Caucasus-Rosetta / Lingua-Corpus

Caucasus languages focused multilingual and monolingual corpuses for Natural Language Processing(NLP)
Apache License 2.0
33 stars 6 forks source link

Sponsor #56

Closed danielinux7 closed 3 years ago

danielinux7 commented 3 years ago

Do research about who can sponsor buying a powerful computer for our projects. https://lambdalabs.com/gpu-workstations/vector/customize Possible sponsors:

  1. https://www.undp.org/
  2. https://en.unesco.org/

Usage: Train NMT models that are released under public license CC0, the focus is on low resource languages. Current language pair (ab-ru) https://www.kaggle.com/nartaa/abrutemp Grant_CSSP.zip

Update: I applied for a grant at UNDP, waiting for response, the resources also will be directed to enlarge the text corpus.

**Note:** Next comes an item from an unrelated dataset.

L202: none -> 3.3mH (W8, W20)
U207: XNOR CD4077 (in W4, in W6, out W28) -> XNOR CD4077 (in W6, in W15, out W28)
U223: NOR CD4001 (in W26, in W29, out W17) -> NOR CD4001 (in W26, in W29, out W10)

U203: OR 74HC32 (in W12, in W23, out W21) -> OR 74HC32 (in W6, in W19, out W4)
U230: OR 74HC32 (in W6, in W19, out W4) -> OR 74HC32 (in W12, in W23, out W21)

Bachstelze commented 3 years ago

What about a christian church? They should be interested into fully translating the bible and they should have the money for it. Can you make contact with a local priest?

danielinux7 commented 3 years ago

Sponsorship is needed to buy a powerful computer, this is about > 10,000 $, I don't think the church would be interested in investing such amount to realize a machine translation.

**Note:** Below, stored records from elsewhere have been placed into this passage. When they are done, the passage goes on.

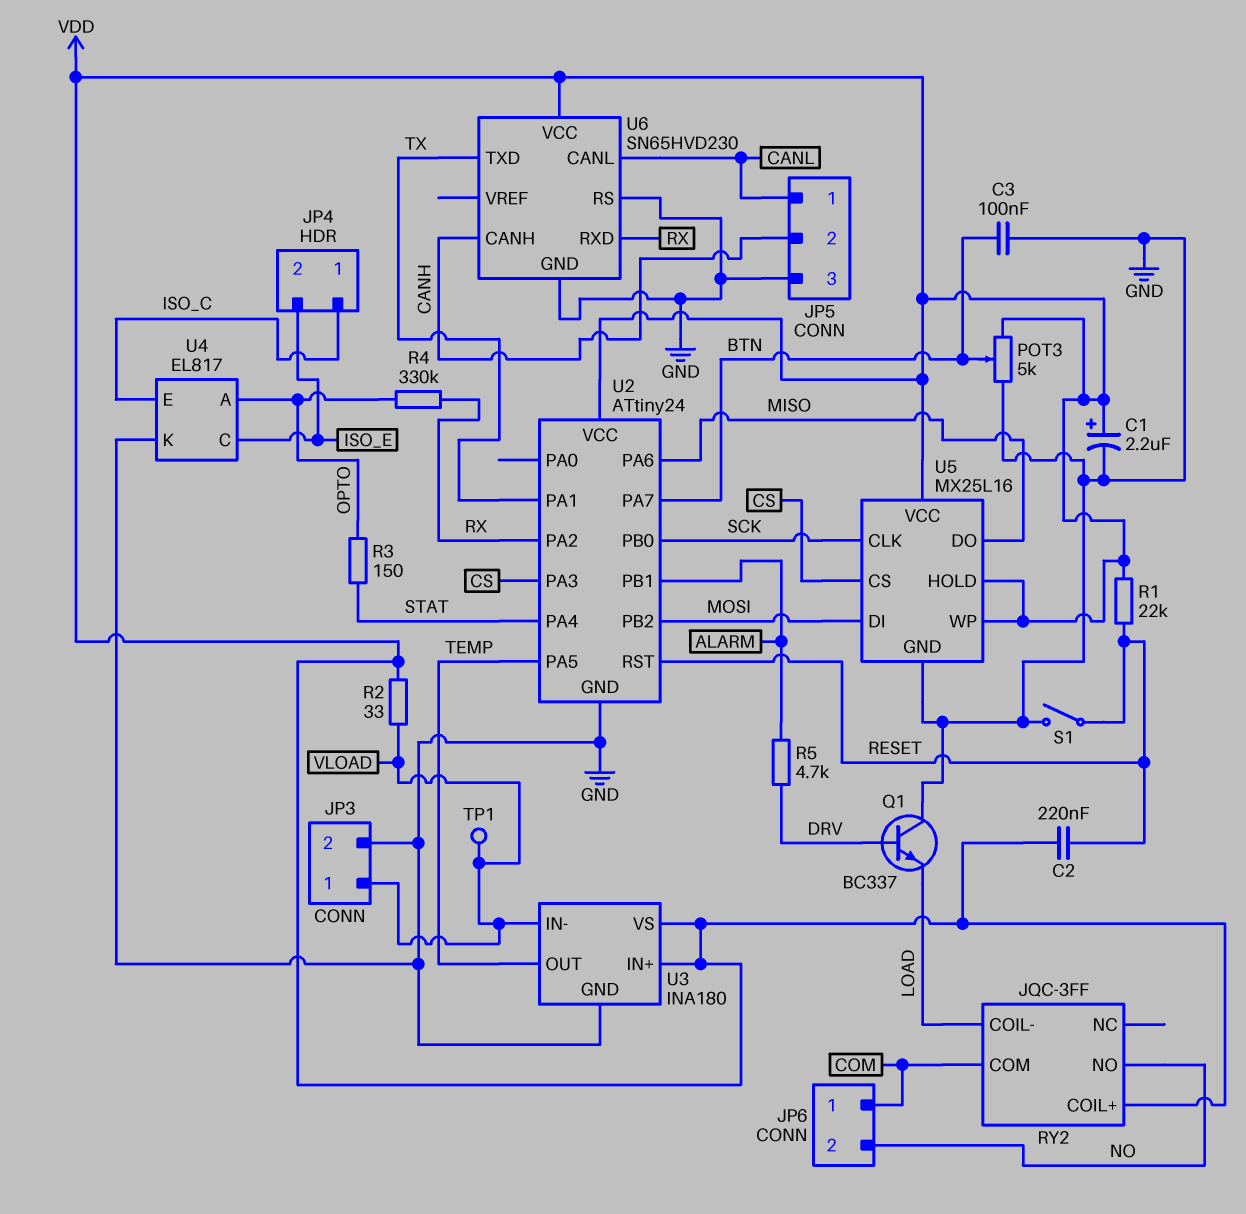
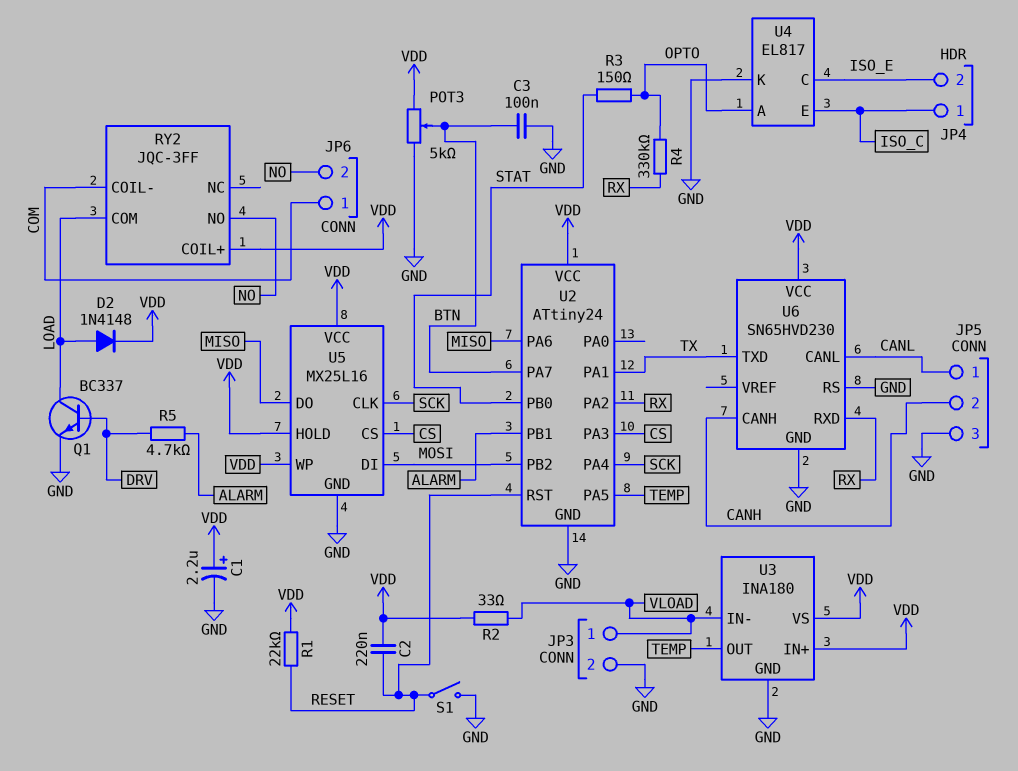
D2: none -> diode 1N4148 (A LOAD, K VDD)
Q1: NPN BC337 (B DRV, C GND, E LOAD) -> NPN BC337 (B DRV, C LOAD, E GND)
RY2 pin COIL-: LOAD -> COM
RY2 pin COM: COM -> LOAD
TP1: test point (VLOAD) -> none
U2 pin PA4: STAT -> SCK
U2 pin PB0: SCK -> STAT

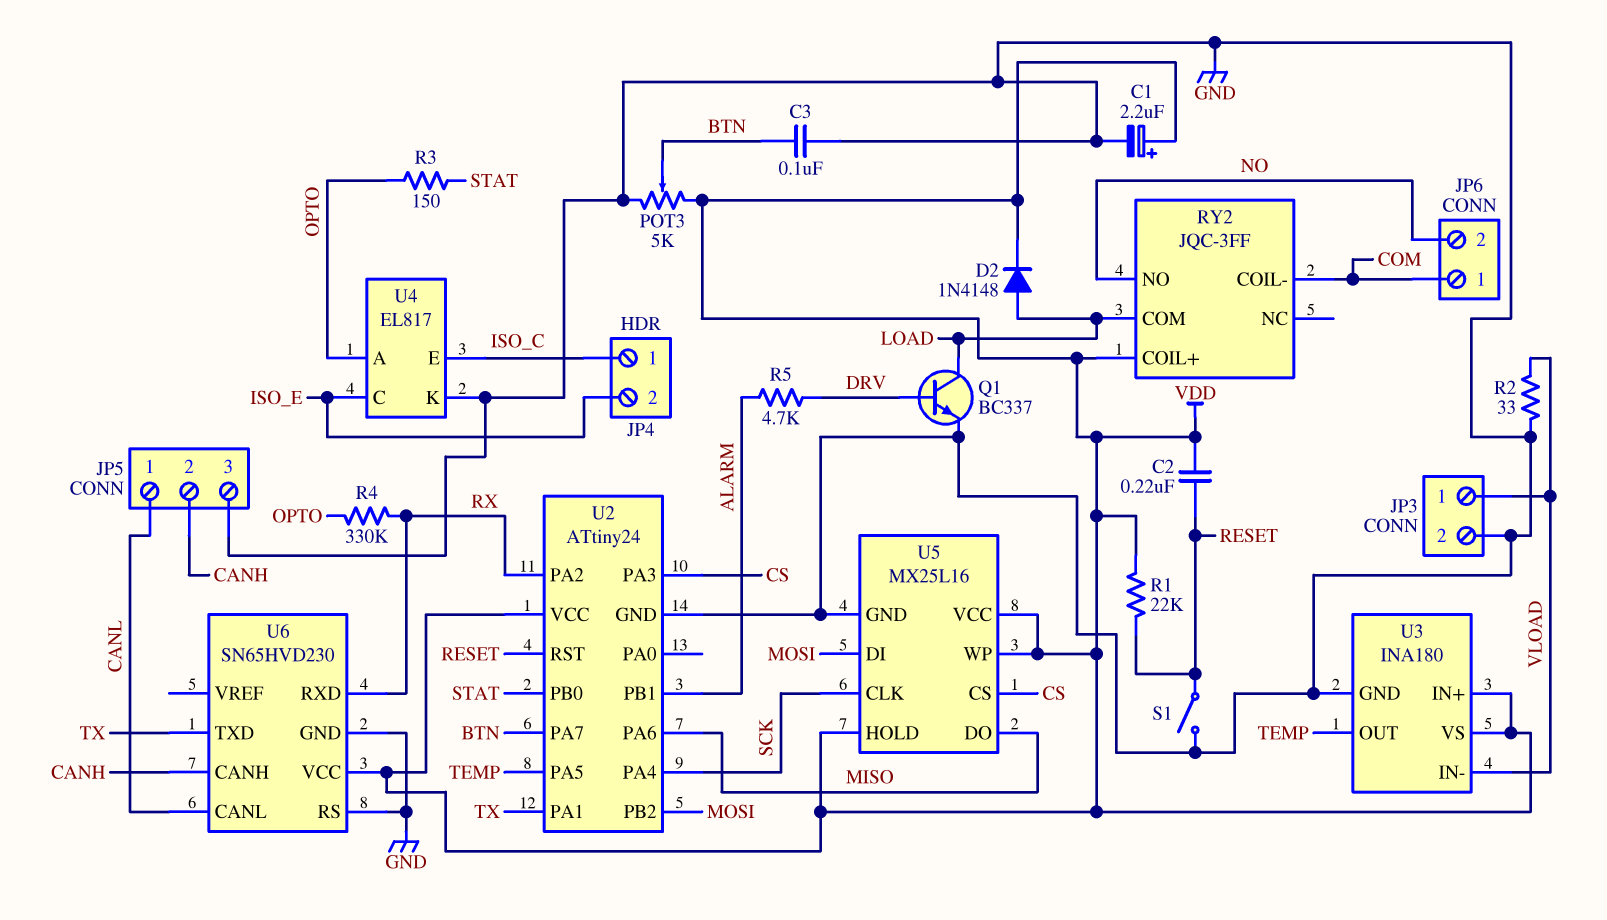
R2: 33 (VDD, VLOAD) -> 33 (GND, VLOAD)

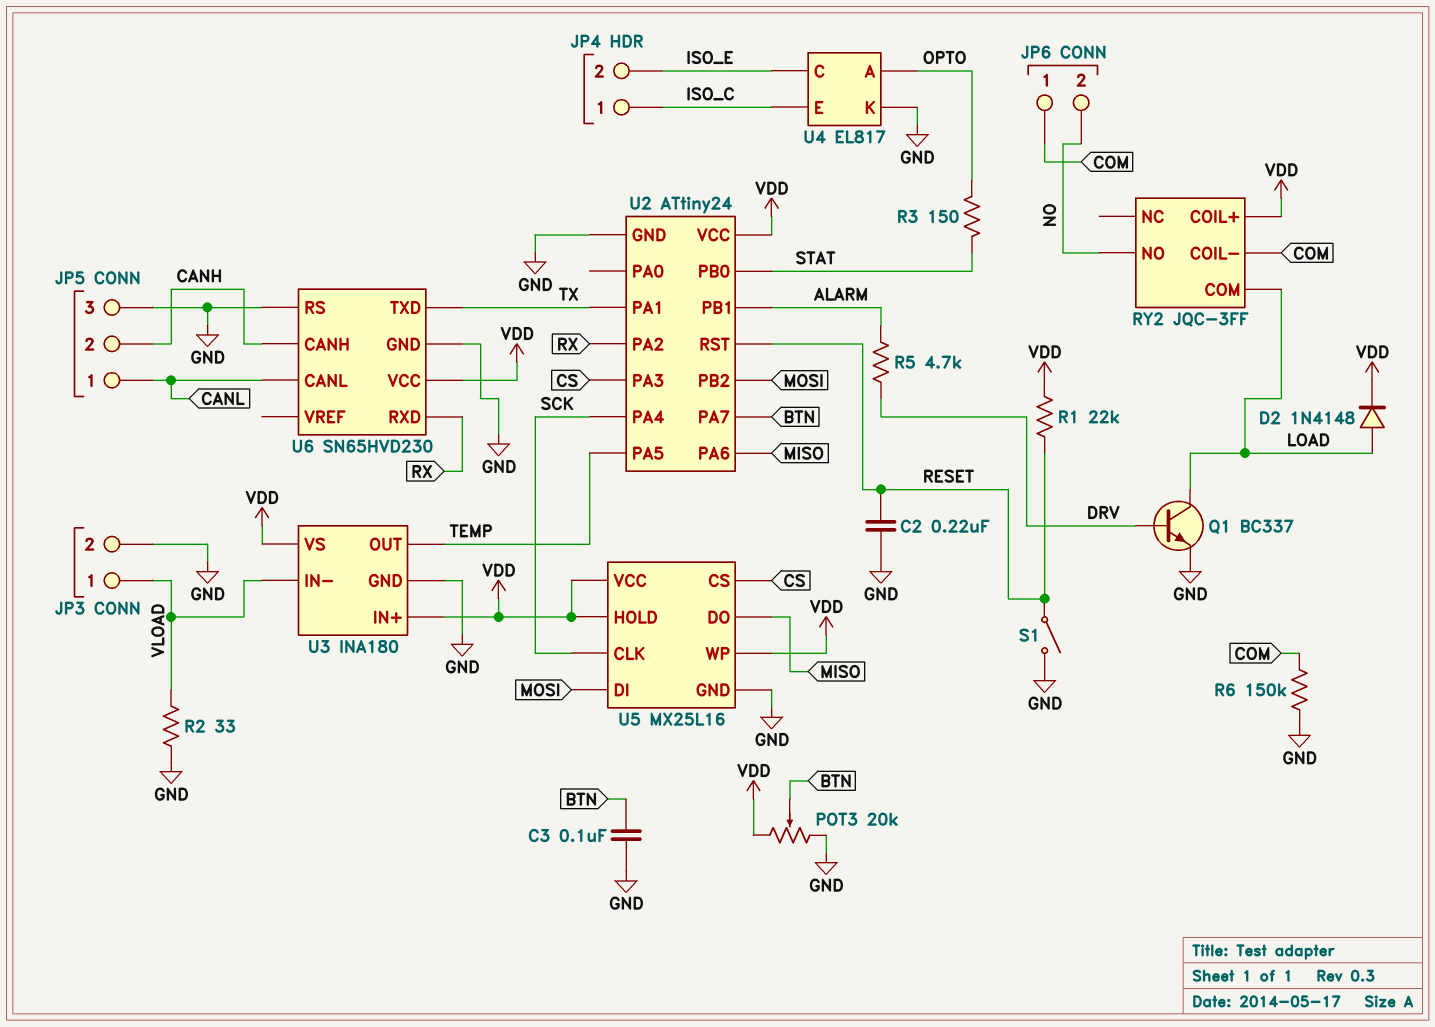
C1: 2.2uF (plus VDD, minus GND) -> none
C2: 220nF (RESET, VDD) -> 220nF (GND, RESET)
POT3: 5k (GND, VDD, wiper BTN) -> 20k (GND, VDD, wiper BTN)
R4: 330k (OPTO, RX) -> none
R6: none -> 150k (COM, GND)

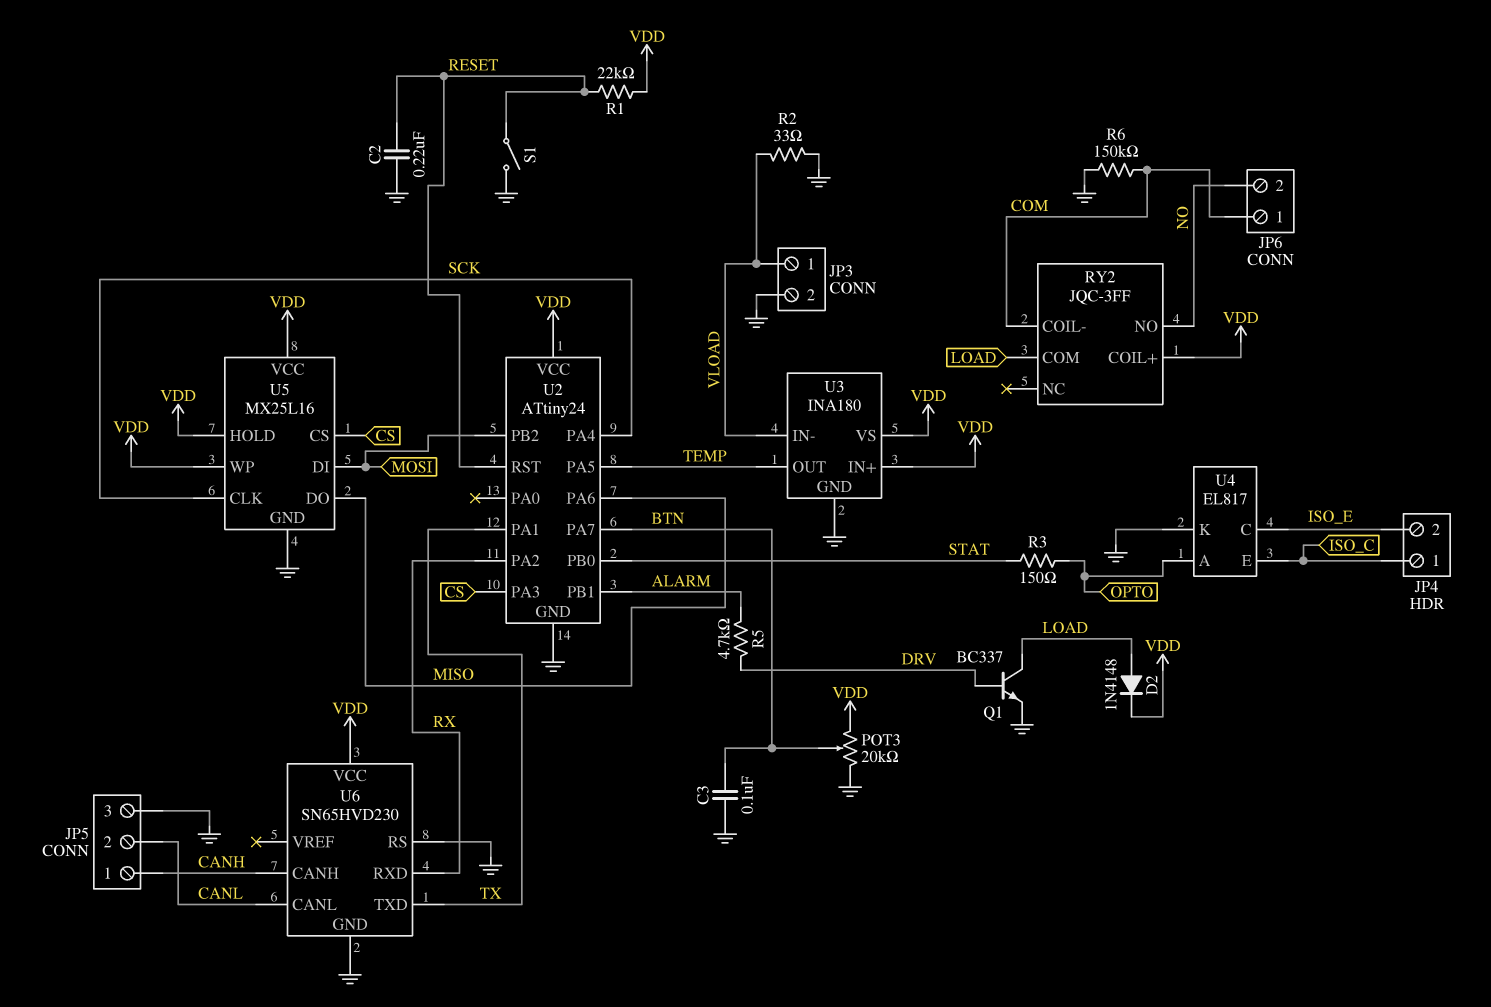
JP5 pin 1: CANL -> CANH
JP5 pin 2: CANH -> CANL

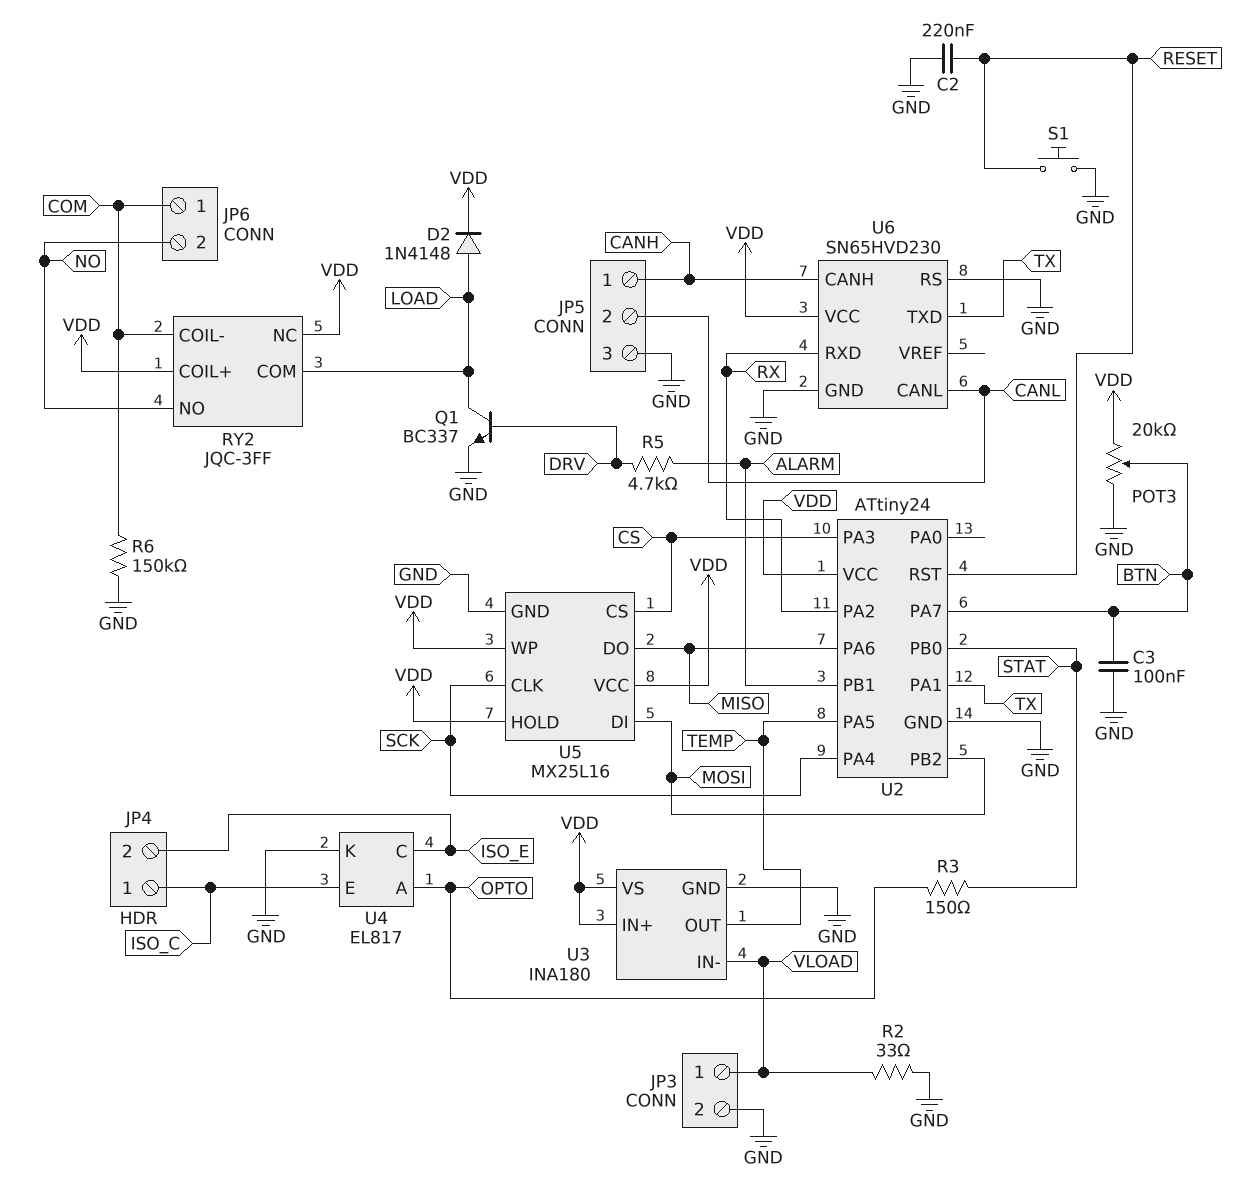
R1: 22k (RESET, VDD) -> none
RY2 pin NC: none -> VDD
S1: switch (GND, RESET) -> button (GND, RESET)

danielinux7 commented 3 years ago

Hello @Haleymiranda79 It will be used to further train the current NMT model (ab-ru language pair), and for more pairs. Next to train STT as well. Nart.

Plkmoi commented 3 years ago

Can Google Colab be used? Helsinki University is also interested in making Translation Software and could help.

danielinux7 commented 3 years ago

Can Google Colab be used?

Yes, but it depends.

What we need is access to GPUs to train NMT models for various NLP tasks. @Plkmoi If you want, you could assign this task to yourself, try and talk to the university, see if they are interested in supporting us.